Task A: In the piece on fundamentalist divorce, copy word for word the part from "How do you think" up to and including "like a divorce.".
Task B: Go on writing the piece about fundamentalist churches and divorce, starting right after its last sentence.

Fundie Divorce and Other Dramas

What god has put together let no man put asunder, goes the line. And since judges are men, and laws are written by men that means that divorce, if you’re a Biblical literalist, seems? Bad? I mean a Biblical literalist might look at all the times that people in the Bible married multiple women and also had concubines as well, and there were laws about doing a divorce but Jesus said it was only because of sin and then Paul said it’d be better if you never got married in the first place but this is only useful for spherical christians in a vacuum.

How do you think fundamentalist churches handle divorces? Setting aside the way that, as human beings in a social setting may actually handle something like this sensible, the fundie environment is one with a lot of its own special traditions and rules. Rules like how to absolutely mishandle a complex topic like a divorce.

Region outline entries:

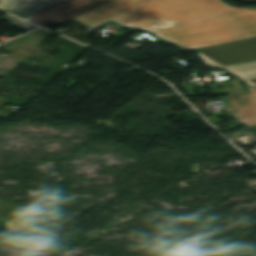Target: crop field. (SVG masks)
<instances>
[{
    "instance_id": "6",
    "label": "crop field",
    "mask_w": 256,
    "mask_h": 256,
    "mask_svg": "<svg viewBox=\"0 0 256 256\" xmlns=\"http://www.w3.org/2000/svg\"><path fill=\"white\" fill-rule=\"evenodd\" d=\"M241 80H226V81H218L216 85H206V86H196L198 93H200L201 87H210L215 95L218 94H244L249 93V91L245 90L240 83ZM229 82L233 84L234 87H230ZM215 86H221L223 89H217ZM196 95V94H195Z\"/></svg>"
},
{
    "instance_id": "5",
    "label": "crop field",
    "mask_w": 256,
    "mask_h": 256,
    "mask_svg": "<svg viewBox=\"0 0 256 256\" xmlns=\"http://www.w3.org/2000/svg\"><path fill=\"white\" fill-rule=\"evenodd\" d=\"M67 0H23L10 13L23 19Z\"/></svg>"
},
{
    "instance_id": "7",
    "label": "crop field",
    "mask_w": 256,
    "mask_h": 256,
    "mask_svg": "<svg viewBox=\"0 0 256 256\" xmlns=\"http://www.w3.org/2000/svg\"><path fill=\"white\" fill-rule=\"evenodd\" d=\"M17 64L13 57L0 52V77H5Z\"/></svg>"
},
{
    "instance_id": "8",
    "label": "crop field",
    "mask_w": 256,
    "mask_h": 256,
    "mask_svg": "<svg viewBox=\"0 0 256 256\" xmlns=\"http://www.w3.org/2000/svg\"><path fill=\"white\" fill-rule=\"evenodd\" d=\"M4 18H6V19H8V20H10V21H12V22H14V23L11 24L12 26H14V27H16V28H19V29H21V30H24V31H26V32H29V31H31V30L37 28V27H35V26H33V25H31V24H29V23L23 21V20H20V19H18V18H15V17H13V16H10V15H8V16H6V17H4Z\"/></svg>"
},
{
    "instance_id": "12",
    "label": "crop field",
    "mask_w": 256,
    "mask_h": 256,
    "mask_svg": "<svg viewBox=\"0 0 256 256\" xmlns=\"http://www.w3.org/2000/svg\"><path fill=\"white\" fill-rule=\"evenodd\" d=\"M2 20H6V19H4V18L0 19V21H2ZM7 21H8V20H7ZM8 22H10V21H8ZM10 23H12V22H10Z\"/></svg>"
},
{
    "instance_id": "4",
    "label": "crop field",
    "mask_w": 256,
    "mask_h": 256,
    "mask_svg": "<svg viewBox=\"0 0 256 256\" xmlns=\"http://www.w3.org/2000/svg\"><path fill=\"white\" fill-rule=\"evenodd\" d=\"M248 90L251 94L228 96L232 105L228 111L234 120L247 127L256 125V88Z\"/></svg>"
},
{
    "instance_id": "9",
    "label": "crop field",
    "mask_w": 256,
    "mask_h": 256,
    "mask_svg": "<svg viewBox=\"0 0 256 256\" xmlns=\"http://www.w3.org/2000/svg\"><path fill=\"white\" fill-rule=\"evenodd\" d=\"M239 133L250 134L252 137L256 138V126L241 129V130H237V131H234V132H230L231 135L239 134Z\"/></svg>"
},
{
    "instance_id": "10",
    "label": "crop field",
    "mask_w": 256,
    "mask_h": 256,
    "mask_svg": "<svg viewBox=\"0 0 256 256\" xmlns=\"http://www.w3.org/2000/svg\"><path fill=\"white\" fill-rule=\"evenodd\" d=\"M19 0H0V9L7 11Z\"/></svg>"
},
{
    "instance_id": "11",
    "label": "crop field",
    "mask_w": 256,
    "mask_h": 256,
    "mask_svg": "<svg viewBox=\"0 0 256 256\" xmlns=\"http://www.w3.org/2000/svg\"><path fill=\"white\" fill-rule=\"evenodd\" d=\"M8 102H9L8 99H6L4 97H0V107L7 104ZM12 114H13L12 112L0 110V117L9 118Z\"/></svg>"
},
{
    "instance_id": "2",
    "label": "crop field",
    "mask_w": 256,
    "mask_h": 256,
    "mask_svg": "<svg viewBox=\"0 0 256 256\" xmlns=\"http://www.w3.org/2000/svg\"><path fill=\"white\" fill-rule=\"evenodd\" d=\"M198 50L208 67L225 69L244 79L247 88L256 87V38Z\"/></svg>"
},
{
    "instance_id": "1",
    "label": "crop field",
    "mask_w": 256,
    "mask_h": 256,
    "mask_svg": "<svg viewBox=\"0 0 256 256\" xmlns=\"http://www.w3.org/2000/svg\"><path fill=\"white\" fill-rule=\"evenodd\" d=\"M74 20L93 29L114 20L184 50L256 36V9L223 0H114Z\"/></svg>"
},
{
    "instance_id": "3",
    "label": "crop field",
    "mask_w": 256,
    "mask_h": 256,
    "mask_svg": "<svg viewBox=\"0 0 256 256\" xmlns=\"http://www.w3.org/2000/svg\"><path fill=\"white\" fill-rule=\"evenodd\" d=\"M112 0H69L26 20L46 28L65 23Z\"/></svg>"
}]
</instances>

Exercise result A:
How do you think fundamentalist churches handle divorces? Setting aside the way that, as human beings in a social setting may actually handle something like this sensible, the fundie environment is one with a lot of its own special traditions and rules. Rules like how to absolutely mishandle a complex topic like a divorce.

Exercise result B:
an icon showing a pair of linked rings

And just to be clear on this one by the way, I am 100% pro-divorce. I think divorces are good. They suck to experience, I don’t think anyone goes into a divorce going ‘eff yeah, time to be divorced!’ but I think if a relationship is collapsing or failing nobody should be trying to stick around and force it into working when it doesn’t. Which is why an environment that makes this hard decision worse uh, sucks. And it sucks because of techniques liiike…

Judeeing

First of all there’s the option that works within a fundamentalist church’s greatest and most well-used tool, which is endless denial of reality. Judeeing is when you continue to associate with the divorced people, continue to talk to them and just pointedly never bring any of it up. This can create a really weird alienated feeling where you watch two people having a completely normal conversation where you’ll watch voids form. You know, like person A, the divorced one, says hi, how are you, how’s your partner? and the other will say oh, he’s fine, dead pause where a response question would be.

The important thing for this isn’t to do anything that acknowledges the experience of the person undergoing the divorce. Sometimes you’ll have someone gracious who is willing to shift topics and make things a little gracious, but vitally, you never ever ever offer support or help based on what they’re going through. You don’t do anything that implies their free time has changed or their financial situation is difficult.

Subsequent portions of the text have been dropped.